Show Abstract | Download Original | Original Source | Check in Google Scholar | DOI: 10.59511/riestech.v3i04.127

Abstract

Accurately forecasting the Remaining Useful Life (RUL) of lithium-ion batteries is critical for optimizing battery management and ensuring operational reliability. This study compares the performance of two deep learning architectures—a Multilayer Perceptron (MLP) and a one-dimensional Convolutional Neural Network (1D-CNN)—in predicting RUL using datasets from CALCE batteries B35, B36, and B37. Data preprocessing involved outlier removal, missing value handling, and feature normalization, with key features extracted including Resistance, Constant Voltage Charging Time (CVCT), and Constant Current Charging Time (CCCT).

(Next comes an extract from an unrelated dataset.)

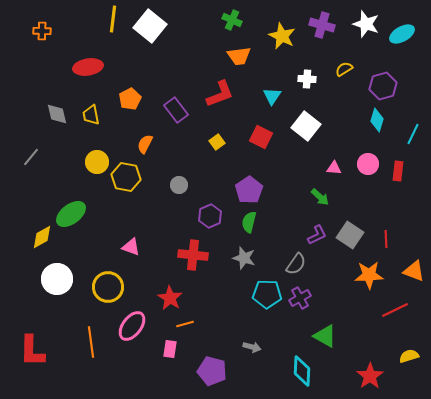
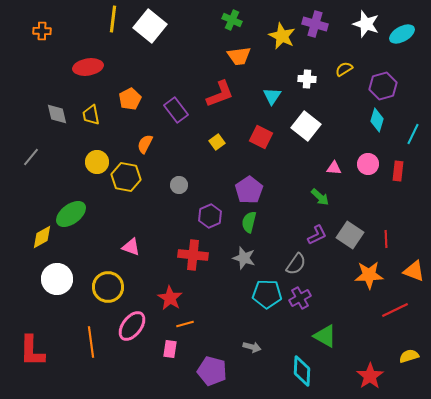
purple cross at (322, 25): moved 7 px left, 1 px up
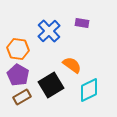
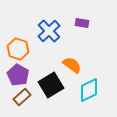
orange hexagon: rotated 10 degrees clockwise
brown rectangle: rotated 12 degrees counterclockwise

Correlation analyses confirmed strong relationships between these features and RUL. Both models were trained and validated on preprocessed data, and their predictive accuracies were assessed using Root Mean Square Error (RMSE) and coefficient of determination (R2). Results indicated that while both architectures effectively captured battery degradation patterns, the MLP consistently outperformed the 1D-CNN, achieving on average 5% lower RMSE and 1.5% higher R2 across all tested batteries. These findings suggest that simpler fully connected networks may suffice for this forecasting task under the given feature set and preprocessing conditions. This work provides valuable insights into neural network model selection for battery health prognostics, guiding the development of efficient and accurate predictive maintenance strategies.